Activation of Meizothrombin and of Prethrombin 2 plus
Fragment 1.2 to Thrombin--
Fig.
3, A and B, shows
the initial rates of activation to thrombin of MzIIa as
well as Pre2 and F1.2, as obtained from the initial rates of change in
DAPA fluorescence intensity. As noted previously (6, 17), activation of
these intermediates to thrombin reflects the prothrombinase-catalyzed
cleavage of individual peptide bonds,
Arg273-Thr274 in MzIIa and
Arg322-Ile323 in Pre2.
Because these reactions involve a single proteolytic event, it seems
appropriate to apply the Michaelis-Menten model and obtain the apparent
first order rate constants
(Vmax/Km) as a function of
membrane concentration. Plots of initial rates of MzIIa
activation versus substrate concentration thus were fit to
this model. The Km values determined from these fits showed no clear trend with lipid concentrations within experimental and
fitting errors and had an average value of 0.9 ± 0.1 µM. The apparent first order rate constants
(Vmax/Km) for proteolysis of
MzIIa were nearly independent of lipid concentrations above 50 µM but did decrease slightly at 2000 µM
lipid (filled triangles, Fig.
4A). A similar behavior was
seen for Pre2 and F1.2 proteolysis (filled circles, Fig.

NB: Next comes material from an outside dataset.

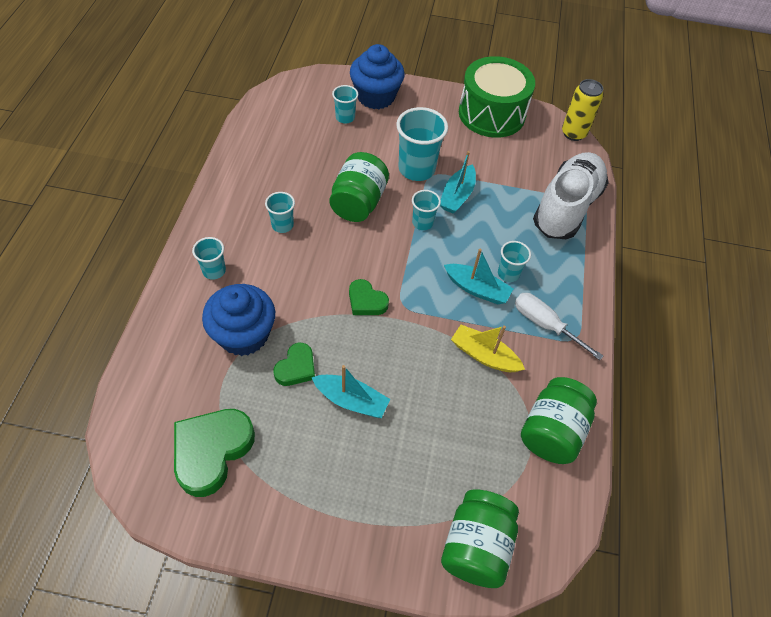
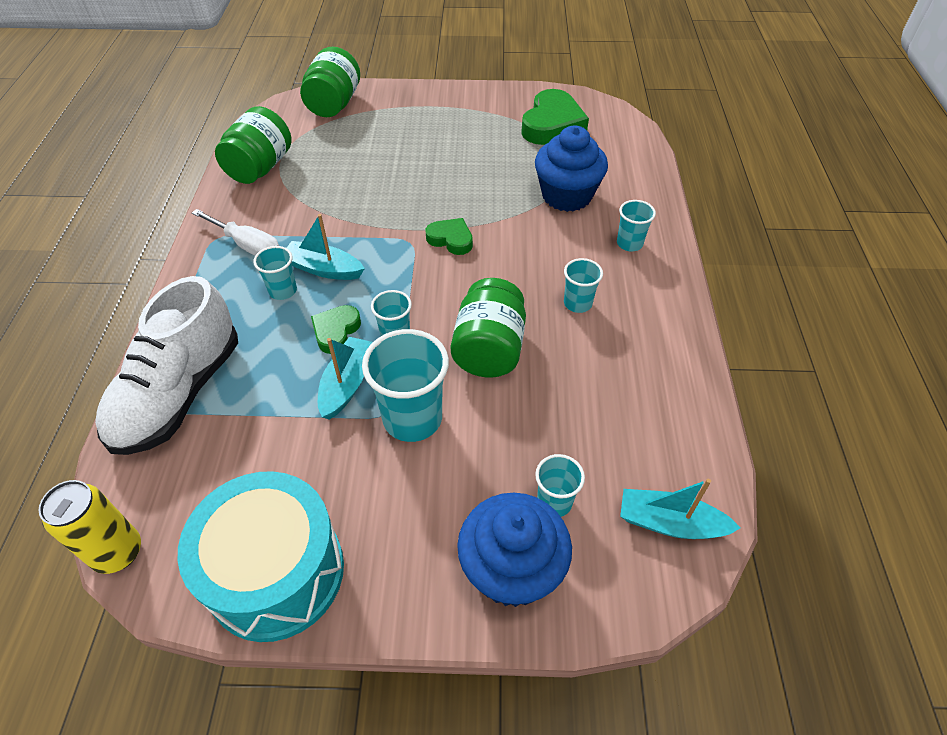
camera: 175 degrees right, 5 degrees down
(296, 368) = (505, 179): green heart -> green heart (336, 331)
(351, 400) = (447, 165): turquoise boat -> turquoise boat (670, 523)
(484, 355) = (319, 211): yellow boat -> none
(491, 113) = (276, 572): green drum -> turquoise drum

4A). For activation of Pre2 and F1.2 as well as
MzIIa, a somewhat lower rate was observed at 20 µM lipid (Fig. 4A), at which only 45% of the
substrate was membrane-bound and for which the rate of prothrombin
activation was not saturated in Va (Fig. 2).
Determination of the Kinetic Constants of the Initial Proteolytic
Steps--
To establish the pathway of activation, we do not need the
rates of reactions B and D but instead those of
reactions A and C. The rates of these reactions
are difficult if not impossible to measure directly because of the
rapid consumption of their products in the second step of prothrombin
activation (Fig. 1). To overcome this problem, we have used an approach
described earlier (2). In Fig. 5, the
time courses for appearance of thrombin plus MzIIa
(circles) and MzIIa alone (squares)
are measured by the S-2238 assay at five lipid concentrations, and the
time courses of thrombin plus MzIIa (open
circles), MzIIa (open squares), and Pre2
(open triangles) appearance are measured by PAGE at 200 µM lipid. The fact that the rate of thrombin formation
was greater than the rate of MzIIa appearance at all lipid
concentrations means either that significant thrombin formation
occurred through the Pre2 pathway or that a large fraction of
MzIIa and/or Pre2 rapidly was processed directly to
thrombin and not detected as a released intermediate. An extensive
SDS-PAGE analysis was performed at one lipid concentration (200 µM) with the results matching the quench flow results and
showing that no Pre2 formation was detectable (Fig. 5). Single time
points confirmed that Pre2 could not be detected by SDS-PAGE at any
other lipid concentration, implying that a fraction of intermediate(s)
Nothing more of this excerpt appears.